Всеволод Крестовский - Тьма Египетская
Некоторые из наиболее горячих и убежденных сторонников Иссахара снова было заволновались и подняли говор и «галлас»; но в это самое время послышались вдруг какие-то новые крики, не внутри, а снаружи бейс-гакнесета. То были громкие вопли паники, скорби и отчаяния, где сливались голоса детей, мужчин и женщин, — и в ту же минуту в синагогу ворвалась со двора толпа бледных, окровавленных и ошалелых от ужаса людей.
— Ой-вай!.. Вай-мир!.. Гевалт! — неистово вопили они дикими, перепуганными голосами. — Спасайтесь! Спасайтесь! Беда!
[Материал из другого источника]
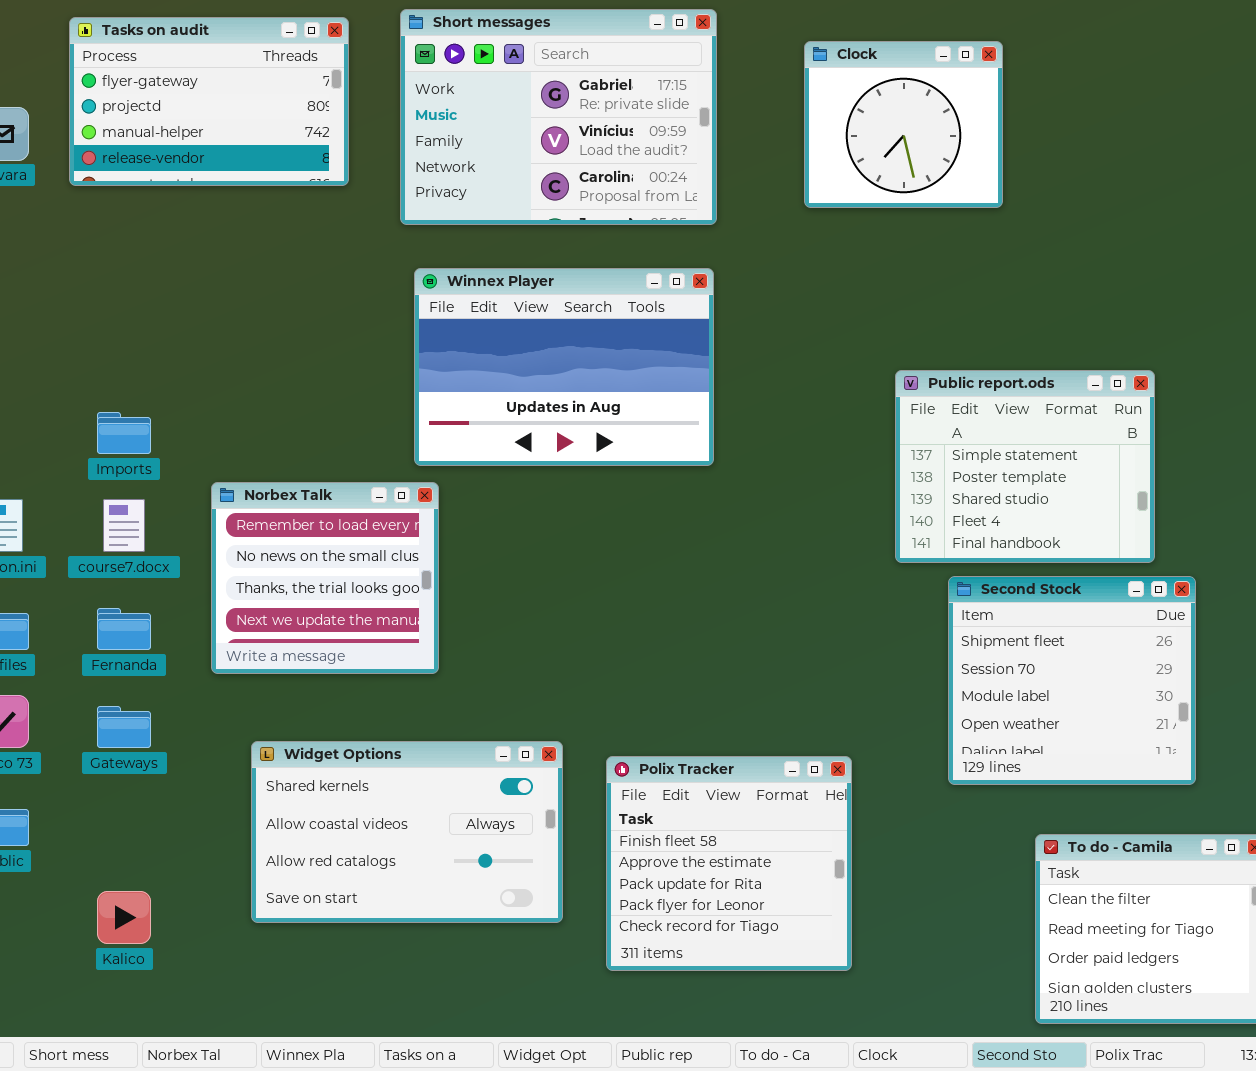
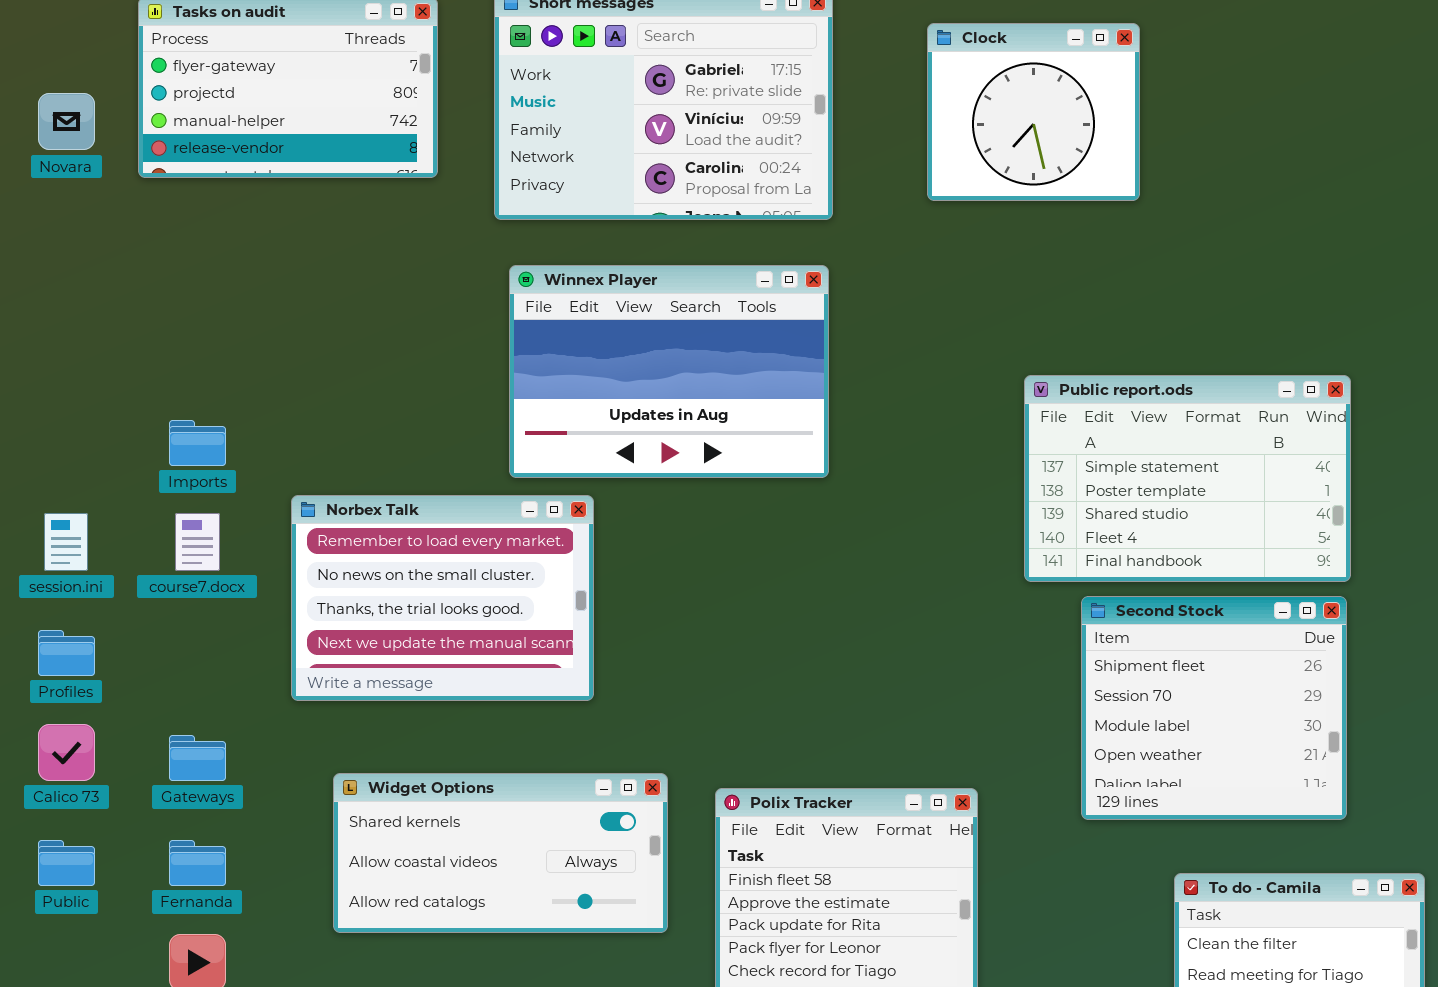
Public report.ods: [895,370,1155,563] -> [1024,375,1351,582], resized
Norbex Talk: [211,482,439,674] -> [291,495,594,701], resized
Fernanda: [97,608,151,650] -> [169,840,226,886], moved
Widget Options: [251,741,563,923] -> [333,773,668,933], resized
Нас бьют и грабят… врываются в домы, ломают лавки… Погром!.. Погром всеобщий!..
— Кто?.. Где?.. Что такое? — вопрошали их всполошенные члены кагала и другие лица.
— Акимы, гойи бьют и режут… Разорили базар, шинки поразбивали… преследуют по всем улицам… Цорес!.. цорес грейсе!.. Конец Израилю! Михшауль — погибель!..
Вид ворвавшихся в синагогу людей был ужасен. У одних — изодранные и перепачканные грязью и кровью одежды, у других — синяки под глазами, или разбитые в кровь носы и зубы, вырванные наполовину бороды, исцарапанные лица и руки… Все это слишком красноречиво свидетельствовало о какой-то страшной, нежданно стрясшейся беде и как будто пророчило еще большие беды. Вой, стон, плач и рыдания оглашали стены молитвенной залы. У всех присутствующих дрогнуло сердце. — Рибоно шель олом![214] Что там такое?!.. За что?.. Зачем?.. Почему?.. У каждого из них есть свой дом, своя семья, малые дети, — что с ними в эту минуту? Целы ли, живы ли? Господи Боже!..
И вся синагога, как один человек, стремительно бросилась к выходу спасать свои дома и семьи.
XXVI. ЕВРЕЙСКИЙ ПОГРОМ
После того как полиция прогнала от женского монастыря толпу еврейских эшеботников и приставила к обоим монастырским воротам временные посты, беспорядки больше не возобновлялись. Остальной день прошел на улицах совершенно спокойно, и потому вечером губернатор разрешил полицмейстеру снять к ночи оба монастырских поста, ввиду вообще недостаточного числа полицейской силы в городе. Ночь прошла тоже в полном спокойствии.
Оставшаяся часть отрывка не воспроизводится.